“For them all is done.”
Scott brought home a library book I had requested, though my memory of doing so is fuzzy. Someone, somewhere, mentioned something about Rebecca West, and I looked her up and couldn’t find the book the someone was talking about (and I’ve since forgotten what it was), but there was this other book by West, and, well, you know how easy it is to click that “request a copy” box.
So here it is, a hulk of a book, approximately the size of my first car. Black Lamb and Grey Falcon: A Journey through Yugoslavia. Will I read it? Seems unlikely that I’ll finish: if I do, it knocks my summer reading plans pretty well to smithereens. But I opened it, because it is here, and it feels like reading a letter from someone you like very much indeed, someone smart and perceptive and pleasantly obsessive.
“My dear,” she tells her husband in the prologue,
“I know I have inconvenienced you terribly by making you take your holiday now, and I know you did not really want to come to Yugoslavia at all. But when you get there you will see why it was so important that we should make this journey, and that we should make it now, at Easter.

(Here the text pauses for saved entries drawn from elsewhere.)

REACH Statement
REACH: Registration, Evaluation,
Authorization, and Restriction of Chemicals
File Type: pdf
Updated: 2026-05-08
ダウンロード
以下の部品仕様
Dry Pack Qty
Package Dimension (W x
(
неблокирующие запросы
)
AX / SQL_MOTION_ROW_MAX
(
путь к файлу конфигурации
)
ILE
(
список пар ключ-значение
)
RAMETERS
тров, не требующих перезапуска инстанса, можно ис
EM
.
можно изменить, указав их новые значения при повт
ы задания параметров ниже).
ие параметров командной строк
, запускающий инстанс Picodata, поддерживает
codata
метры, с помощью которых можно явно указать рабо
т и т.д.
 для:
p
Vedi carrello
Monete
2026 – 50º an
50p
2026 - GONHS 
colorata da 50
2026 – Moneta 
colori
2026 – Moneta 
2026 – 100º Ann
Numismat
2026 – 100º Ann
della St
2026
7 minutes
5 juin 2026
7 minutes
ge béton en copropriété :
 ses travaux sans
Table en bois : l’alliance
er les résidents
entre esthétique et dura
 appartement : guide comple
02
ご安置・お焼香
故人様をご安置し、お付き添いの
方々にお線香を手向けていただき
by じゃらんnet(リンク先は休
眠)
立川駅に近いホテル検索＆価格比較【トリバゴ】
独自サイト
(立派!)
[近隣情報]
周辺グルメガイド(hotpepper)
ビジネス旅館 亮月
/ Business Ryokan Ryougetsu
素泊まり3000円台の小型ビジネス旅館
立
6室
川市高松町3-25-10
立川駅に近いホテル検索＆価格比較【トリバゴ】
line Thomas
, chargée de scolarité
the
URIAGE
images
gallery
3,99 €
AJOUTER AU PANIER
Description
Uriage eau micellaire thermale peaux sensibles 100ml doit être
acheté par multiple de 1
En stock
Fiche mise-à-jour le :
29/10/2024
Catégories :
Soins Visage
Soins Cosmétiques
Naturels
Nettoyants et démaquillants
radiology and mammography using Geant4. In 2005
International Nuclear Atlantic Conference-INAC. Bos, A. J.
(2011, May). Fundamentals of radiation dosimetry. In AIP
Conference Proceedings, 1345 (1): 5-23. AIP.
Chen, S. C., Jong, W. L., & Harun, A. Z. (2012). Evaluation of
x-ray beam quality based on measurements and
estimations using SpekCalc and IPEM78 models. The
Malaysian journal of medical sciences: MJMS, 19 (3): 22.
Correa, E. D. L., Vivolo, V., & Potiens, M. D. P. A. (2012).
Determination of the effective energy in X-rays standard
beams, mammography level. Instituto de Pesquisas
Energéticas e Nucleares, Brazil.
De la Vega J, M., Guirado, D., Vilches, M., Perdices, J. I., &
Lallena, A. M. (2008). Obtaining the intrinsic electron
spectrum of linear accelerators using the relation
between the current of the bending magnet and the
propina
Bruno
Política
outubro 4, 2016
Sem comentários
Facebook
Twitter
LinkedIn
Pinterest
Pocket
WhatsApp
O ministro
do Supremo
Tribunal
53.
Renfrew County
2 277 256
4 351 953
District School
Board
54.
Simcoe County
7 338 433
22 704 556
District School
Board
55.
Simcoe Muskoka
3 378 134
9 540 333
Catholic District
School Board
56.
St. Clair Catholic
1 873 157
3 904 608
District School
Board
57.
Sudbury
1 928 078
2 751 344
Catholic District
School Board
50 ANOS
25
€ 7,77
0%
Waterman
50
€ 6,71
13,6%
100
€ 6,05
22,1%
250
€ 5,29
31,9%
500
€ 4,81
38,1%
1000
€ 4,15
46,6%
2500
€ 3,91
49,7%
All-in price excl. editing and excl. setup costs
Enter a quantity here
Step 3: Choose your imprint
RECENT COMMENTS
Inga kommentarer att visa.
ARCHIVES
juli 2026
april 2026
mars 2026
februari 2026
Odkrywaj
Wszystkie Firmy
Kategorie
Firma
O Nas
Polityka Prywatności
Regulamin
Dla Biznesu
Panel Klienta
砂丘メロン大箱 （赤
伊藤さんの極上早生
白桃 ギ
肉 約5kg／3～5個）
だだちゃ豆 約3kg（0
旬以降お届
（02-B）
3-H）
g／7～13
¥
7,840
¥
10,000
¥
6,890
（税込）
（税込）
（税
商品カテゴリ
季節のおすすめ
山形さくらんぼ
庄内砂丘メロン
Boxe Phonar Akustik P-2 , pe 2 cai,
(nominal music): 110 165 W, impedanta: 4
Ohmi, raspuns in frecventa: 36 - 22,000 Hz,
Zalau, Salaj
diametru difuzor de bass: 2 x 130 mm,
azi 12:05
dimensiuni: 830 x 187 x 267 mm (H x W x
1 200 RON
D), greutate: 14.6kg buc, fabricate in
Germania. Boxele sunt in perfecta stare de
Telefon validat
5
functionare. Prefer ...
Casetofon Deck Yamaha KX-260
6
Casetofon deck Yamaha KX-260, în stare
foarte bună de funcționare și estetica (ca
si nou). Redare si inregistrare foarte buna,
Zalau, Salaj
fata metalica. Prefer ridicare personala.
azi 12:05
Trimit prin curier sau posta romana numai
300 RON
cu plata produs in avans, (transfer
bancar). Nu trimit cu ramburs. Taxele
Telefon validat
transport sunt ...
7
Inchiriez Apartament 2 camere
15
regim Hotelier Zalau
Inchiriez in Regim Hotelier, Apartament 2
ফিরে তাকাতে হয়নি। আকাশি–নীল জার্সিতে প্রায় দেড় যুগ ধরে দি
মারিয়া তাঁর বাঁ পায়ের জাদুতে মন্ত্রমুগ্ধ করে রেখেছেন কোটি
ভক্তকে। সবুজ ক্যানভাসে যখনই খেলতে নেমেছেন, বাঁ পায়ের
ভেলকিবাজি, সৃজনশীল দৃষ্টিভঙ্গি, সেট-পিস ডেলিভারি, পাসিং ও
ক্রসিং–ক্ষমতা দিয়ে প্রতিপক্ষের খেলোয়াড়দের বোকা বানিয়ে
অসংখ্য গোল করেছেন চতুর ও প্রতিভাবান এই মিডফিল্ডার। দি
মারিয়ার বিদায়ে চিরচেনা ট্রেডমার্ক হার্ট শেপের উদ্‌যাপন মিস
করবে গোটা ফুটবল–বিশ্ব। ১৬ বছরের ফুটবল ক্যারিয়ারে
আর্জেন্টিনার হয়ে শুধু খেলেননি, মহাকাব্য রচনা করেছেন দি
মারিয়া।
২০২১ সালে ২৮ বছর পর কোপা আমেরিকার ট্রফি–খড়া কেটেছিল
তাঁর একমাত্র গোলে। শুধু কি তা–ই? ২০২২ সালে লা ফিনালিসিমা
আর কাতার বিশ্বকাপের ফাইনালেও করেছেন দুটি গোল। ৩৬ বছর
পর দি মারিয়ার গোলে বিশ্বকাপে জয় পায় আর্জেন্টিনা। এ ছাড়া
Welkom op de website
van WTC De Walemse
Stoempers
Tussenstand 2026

It will all be quite clear, once we are in Yugoslavia.”
These words are lost on her husband, who is asleep in his train berth. But she certainly has me at hello. And then this:
It was perhaps as well. I could not have gone on to justify my certainty that this train was taking us to a land where everything was comprehensible, where the mode of life was so honest that it put an end to perplexity.
About this, I must hear. Where the mode of life was so honest that it put an end to perplexity. She’s writing in 1940 (the book was first published in 1940 1941) about a journey undertaken in 1937, following a visit the previous year.
One the train from Salzburg (Austria) to Zagreb (Croatia), West and her husband share a car with two German couples, and the conversation turns to various difficulties the businessmen are suffering in the maze of new tax laws and red tape. One of the German women tells a story about her hairdresser’s assistant, who tearfully expresses a fear that she hasn’t passed an examination she was required to take in order to continue at her job:
She had said to the girl, “But I am sure you will pass your examination, for you are so very good at your work.” But the girl had answered, “Yes, I am good at my work. Shampooing can I do, and water-waving can I do, and marcelling can I do, and oil massage can I do, and hair-dyeing can I do, but keep from mixing up Goring’s and Goebbels’s birthday, that I cannot do.” They had all laughed at this, and then again fell silent.
The business man said, “But all the young people, they are solid for Hitler. For them all is done.”
The others said, “Ja, das ist so!” and the business woman began, “Yes, our sons,” and then stopped.